**Brief**
Where the data below shows a picture, leave that picture out and copy the rest exactly.

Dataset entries
*** Block opens ***
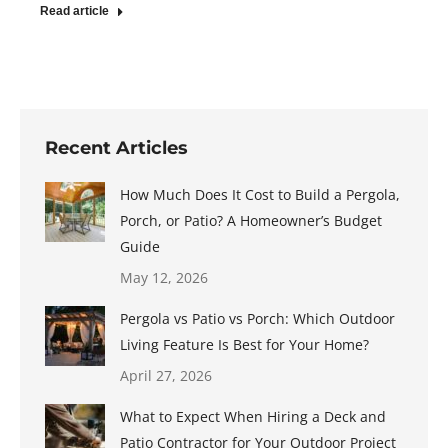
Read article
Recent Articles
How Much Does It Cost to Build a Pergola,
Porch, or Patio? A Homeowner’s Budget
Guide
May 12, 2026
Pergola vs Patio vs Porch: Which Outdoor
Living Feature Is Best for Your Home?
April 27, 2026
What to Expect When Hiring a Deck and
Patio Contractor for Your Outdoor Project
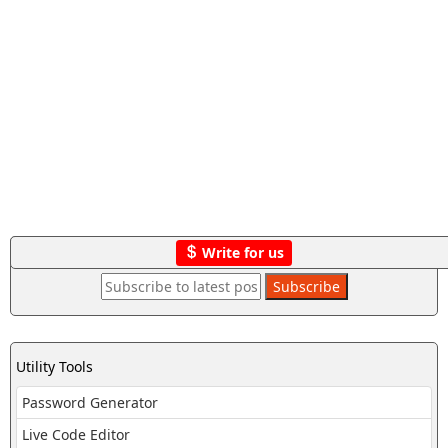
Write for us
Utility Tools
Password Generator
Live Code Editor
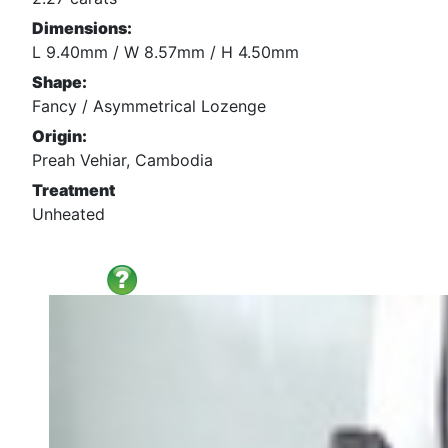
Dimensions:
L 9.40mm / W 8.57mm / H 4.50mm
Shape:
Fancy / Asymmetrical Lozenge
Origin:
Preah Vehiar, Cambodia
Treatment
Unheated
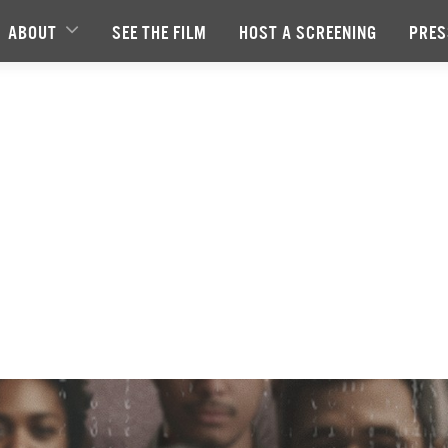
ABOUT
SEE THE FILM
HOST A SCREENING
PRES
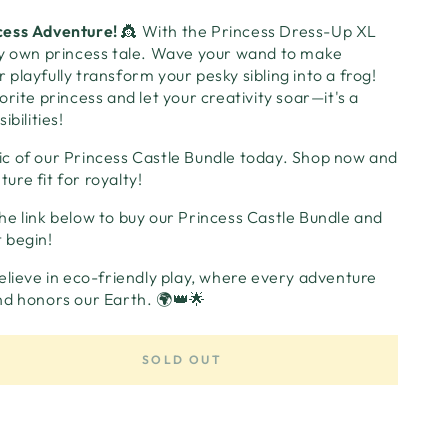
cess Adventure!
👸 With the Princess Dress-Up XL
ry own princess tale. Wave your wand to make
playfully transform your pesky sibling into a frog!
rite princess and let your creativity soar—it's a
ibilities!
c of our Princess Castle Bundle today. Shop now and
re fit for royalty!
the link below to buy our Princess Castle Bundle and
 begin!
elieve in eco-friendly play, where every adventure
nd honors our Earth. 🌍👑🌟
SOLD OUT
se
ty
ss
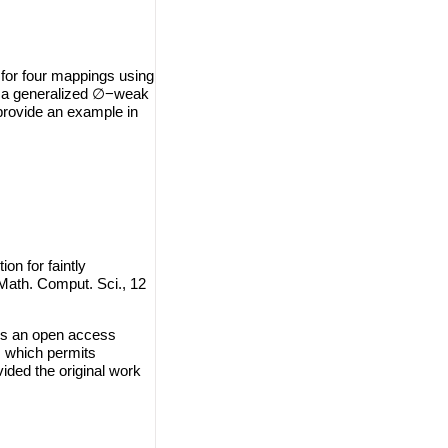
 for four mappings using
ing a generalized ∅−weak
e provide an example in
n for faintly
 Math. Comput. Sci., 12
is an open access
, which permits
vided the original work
*** Block closes ***
**Response box**
Read article
Recent Articles
How Much Does It Cost to Build a Pergola,
Porch, or Patio? A Homeowner’s Budget
Guide
May 12, 2026
Pergola vs Patio vs Porch: Which Outdoor
Living Feature Is Best for Your Home?
April 27, 2026
What to Expect When Hiring a Deck and
Patio Contractor for Your Outdoor Project
Write for us
Utility Tools
Password Generator
Live Code Editor
Dimensions:
L 9.40mm / W 8.57mm / H 4.50mm
Shape:
Fancy / Asymmetrical Lozenge
Origin:
Preah Vehiar, Cambodia
Treatment
Unheated
ABOUT
SEE THE FILM
HOST A SCREENING
PRES
cess Adventure!
👸 With the Princess Dress-Up XL
ry own princess tale. Wave your wand to make
playfully transform your pesky sibling into a frog!
rite princess and let your creativity soar—it's a
ibilities!
c of our Princess Castle Bundle today. Shop now and
re fit for royalty!
the link below to buy our Princess Castle Bundle and
 begin!
elieve in eco-friendly play, where every adventure
nd honors our Earth. 🌍👑🌟
SOLD OUT
se
ty
ss
 for four mappings using
ing a generalized ∅−weak
e provide an example in
n for faintly
 Math. Comput. Sci., 12
is an open access
, which permits
vided the original work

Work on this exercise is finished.